▶ Requirement
Render every line of text in the data as a numbered list, skipping blank lines and omitting the pictures.

▶ Data listing
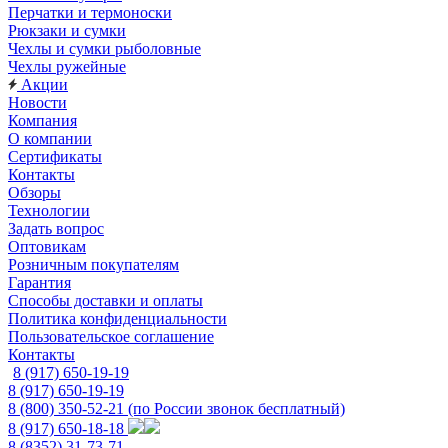
Перчатки и термоноски
Рюкзаки и сумки
Чехлы и сумки рыболовные
Чехлы ружейные
Акции
Новости
Компания
О компании
Сертификаты
Контакты
Обзоры
Технологии
Задать вопрос
Оптовикам
Розничным покупателям
Гарантия
Способы доставки и оплаты
Политика конфиденциальности
Пользовательское соглашение
Контакты
8 (917) 650-19-19
8 (917) 650-19-19
8 (800) 350-52-21
(по России звонок бесплатный)
8 (917) 650-18-18
8 (8352) 31-73-71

▶ Exercise output
1. Перчатки и термоноски
2. Рюкзаки и сумки
3. Чехлы и сумки рыболовные
4. Чехлы ружейные
5. Акции
6. Новости
7. Компания
8. О компании
9. Сертификаты
10. Контакты
11. Обзоры
12. Технологии
13. Задать вопрос
14. Оптовикам
15. Розничным покупателям
16. Гарантия
17. Способы доставки и оплаты
18. Политика конфиденциальности
19. Пользовательское соглашение
20. Контакты
21. 8 (917) 650-19-19
22. 8 (917) 650-19-19
23. 8 (800) 350-52-21
24. (по России звонок бесплатный)
25. 8 (917) 650-18-18
26. 8 (8352) 31-73-71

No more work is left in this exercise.